Talebin niteliği gereğince, yargılama harcı ve vekâlet ücreti maktu olarak belirlenmelidir.
Tapu müdürlüğü ilgili sıfatıyla yasal hasım olduğundan yargılama giderlerinden (ve yargılama giderlerinden olan vekalet ücretinden) sorumlu tutulmamalıdır.

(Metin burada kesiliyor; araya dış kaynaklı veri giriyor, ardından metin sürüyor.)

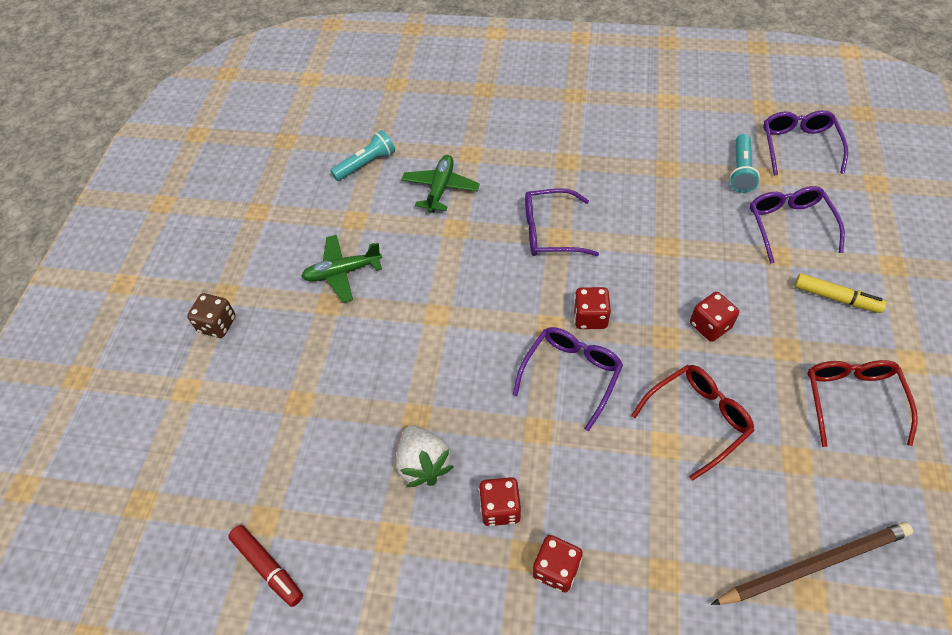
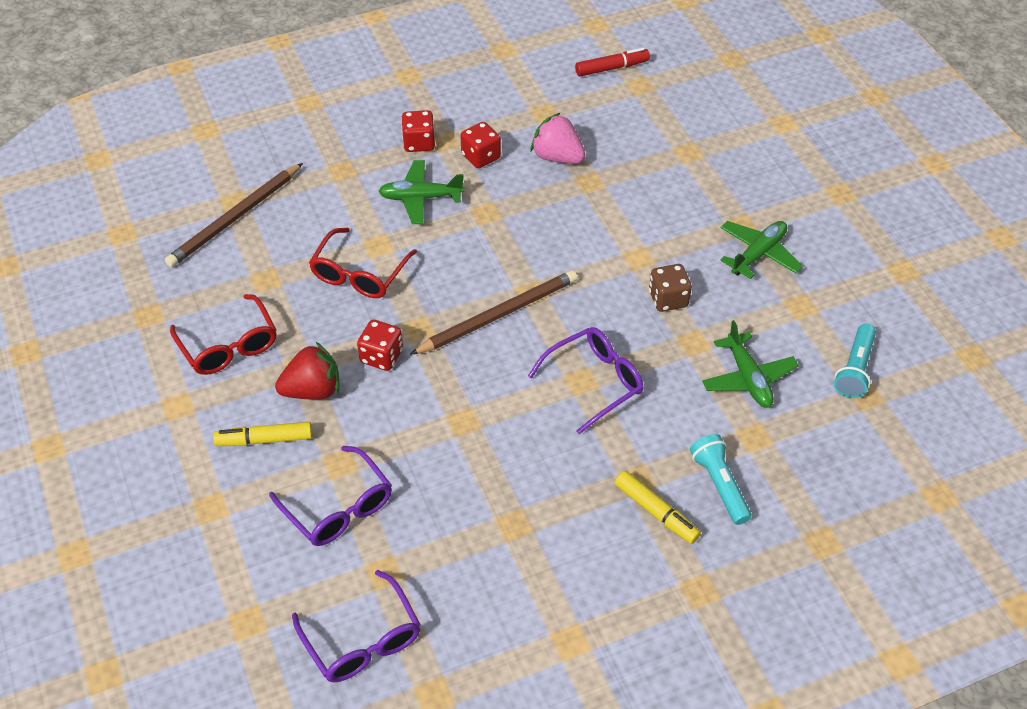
camera: 145 degrees right, 5 degrees down
(217, 324) = (816, 170): brown dice -> brown dice (668, 299)
(268, 567) = (611, 68): red marker -> red marker turned 150 degrees clockwise
(423, 464) = (557, 157): white strawberry -> pink strawberry
(569, 139) = (656, 512): none -> yellow marker
(571, 374) = (485, 262): purple glasses -> none
(590, 317) = (498, 315): red dice -> brown pencil
(594, 484) = (420, 198): none -> green plane
(740, 171) = (423, 562): turquoise flashlight -> turquoise flashlight (719, 485)
(782, 322) = (313, 390): none -> red strawberry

Bu ilkeler ışığında somut olaya bakıldığında; davacının, murisi Mehmet oğlu A. G.’ın paydaşı olduğu dava konusu .. ada,.. parsel sayılı taşınmazın tapu kaydında murisin “G.” olan soyisminin yazılı olmadığını ileri sürerek, tapu kaydının nüfus kimlik bilgilerine uygun olarak düzeltilmesi isteği ile eldeki davayı açtığı; anılan taşınmazın öncesini teşkil 185 nolu kadastral parselin tapu kaydına istinaden 1939 yılında M. oğlu A. adına tespit edildiği, nüfus kaydına göre, davacının murisi M. oğlu 1.7.1900 doğumlu A. G.’ın 15.10.1986 tarihinde öldüğü, keşifte dinlenen yerel bilirkişilerin dava konusu taşınmazın davacının babası M. oğlu A.ye ait olduğunu bildiklerini, başka M. oğlu A.isimli kişinin olduğunu duymadıklarını söyledikleri, yapılan zabıta araştırmasının ise yeterli olmadığı, dosyada başkaca davacının iddiasını kanıtlar bilgi ve belgenin de bulunmadığı anlaşılmaktadır.
Hal böyle olunca; yukarıda açıklanan ilke ve olgularda gözetilmek suretiyle, tapu kayıt maliklerinden M.oğlu A.isimli kişi veya kişilerin kaydının bulunup bulunmadığının nüfus müdürlüğünden sorulması, varsa sağ ise kendisi, ölü ise mirasçılarının ilgili sıfatıyla dinlenmesi, mahallinde yeniden keşif yapılıp tanıklar ve yerel bilirkişilerin taşınmaz başında beyanlarının alınması, dava konusu 11123 ada, 6 ( eski 185 ) parsel sayılı taşınmazın kayıt maliklerinden M. oğlu A.’nin davacının murisi M. oğlu A. G. ile aynı kişi olup olmadığının kuşkuya yer vermeyecek şekilde saptanması, hasıl olacak sonuca göre bir karar verilmesi gerekirken, eksik inceleme sonucu yazılı şekilde hüküm kurulmuş olması doğru değildir.
Davalı vekilinin temyiz itirazları yerindedir. Kabulüyle, hükmün açıklanan nedenlerden ötürü (6100 sayılı Yasanın geçici 3.maddesi yollaması ile) 1086 sayılı HUMK’un 428.maddesi gereğince BOZULMASINA, 01.04.2015 tarihinde oybirliğiyle karar verildi.